I worry that I am not being all God called me to be. I am not. Only Jesus was perfect. If I was perfect, would I have a need for God? His power is made perfect in our weakness. (2 Cor 12:9)
I worry that I am not the parent I could be. I am not perfect. God fills the gaps.
I worry that I will be left alone. I am never alone. Even if all on earth abandon me, He will my cup and portion be. (Deut 31:6, Heb 13:5, Ps 16:5)
I worry that I am too judgmental. Judge not lest you be judged. I continually ask God to help me to see others with His eyes. He looks on the heart. Man looks on the outside. (Luke 6:37, 1 Sam 16:7, Heb 4:12)
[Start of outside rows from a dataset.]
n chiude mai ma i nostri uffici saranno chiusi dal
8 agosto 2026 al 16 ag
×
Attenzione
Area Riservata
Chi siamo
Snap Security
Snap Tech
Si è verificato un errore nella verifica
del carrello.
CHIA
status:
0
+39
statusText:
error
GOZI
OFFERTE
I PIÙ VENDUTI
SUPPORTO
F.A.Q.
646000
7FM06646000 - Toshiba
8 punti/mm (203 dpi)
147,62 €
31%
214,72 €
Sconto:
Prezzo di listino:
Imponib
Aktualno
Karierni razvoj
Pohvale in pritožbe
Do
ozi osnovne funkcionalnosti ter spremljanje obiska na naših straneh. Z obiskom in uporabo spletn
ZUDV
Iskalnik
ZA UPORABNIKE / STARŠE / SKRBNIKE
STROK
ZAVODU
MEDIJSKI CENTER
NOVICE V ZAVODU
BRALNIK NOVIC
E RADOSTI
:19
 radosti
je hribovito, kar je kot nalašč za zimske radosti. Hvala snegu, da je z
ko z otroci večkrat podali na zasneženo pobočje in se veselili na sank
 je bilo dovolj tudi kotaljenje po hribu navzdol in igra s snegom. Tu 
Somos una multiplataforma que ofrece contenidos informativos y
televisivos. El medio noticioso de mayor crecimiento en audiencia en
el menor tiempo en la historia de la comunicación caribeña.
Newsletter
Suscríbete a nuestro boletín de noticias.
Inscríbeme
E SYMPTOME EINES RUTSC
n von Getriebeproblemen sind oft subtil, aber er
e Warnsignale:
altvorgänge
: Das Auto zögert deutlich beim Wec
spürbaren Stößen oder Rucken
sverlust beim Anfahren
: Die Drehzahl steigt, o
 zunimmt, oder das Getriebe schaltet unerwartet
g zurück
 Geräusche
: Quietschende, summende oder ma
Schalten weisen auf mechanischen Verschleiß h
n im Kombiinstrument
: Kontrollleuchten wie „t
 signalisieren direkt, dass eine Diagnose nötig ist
I worry that I am judged. God looks on the heart and his opinion is the only one that matters. (1 Sam 16:7, Deut 6:18)
I worry that my children will forsake the teaching of God and cause themselves heartache. Train up a child in the way they should go, and even when he is old, he will not depart from it. (Prov 22:6)
I worry that I am not enough. I'm not. If I were, once again what would be my need for God? (2 Cor 12:9 again)
I worry in general, about my children, my spiritual walk, my husband, my marriage.
See a theme? The Word of God is the answer to any problem I have. Even my worry. Lately the following verses have been on my mind.
Ps 55:22-23 The Message
"Pile your troubles on God's shoulders—
he'll carry your load, he'll help you out.
He'll never let good people
topple into ruin.
But you, God, will throw the others
into a muddy bog,
Cut the lifespan of assassins
and traitors in half.
And I trust in you."
1 Peter 5:7 AMP
"Casting the whole of your care [all your anxieties, all your worries, all your concerns, [once and for all] on Him, for He cares for you affectionately and cares about you watchfully."
Philippians 4:6-7 NASB
"Be anxious for nothing, but in everything by prayer and supplication with thanksgiving let your requests be made known to God. And the peace of God, which surpasses all comprehension, will guard your hearts and your minds in Christ Jesus."
Thank you God that you carry my load, you are my help, that you care for me, that you listen. I want your peace to guard my heart and mind.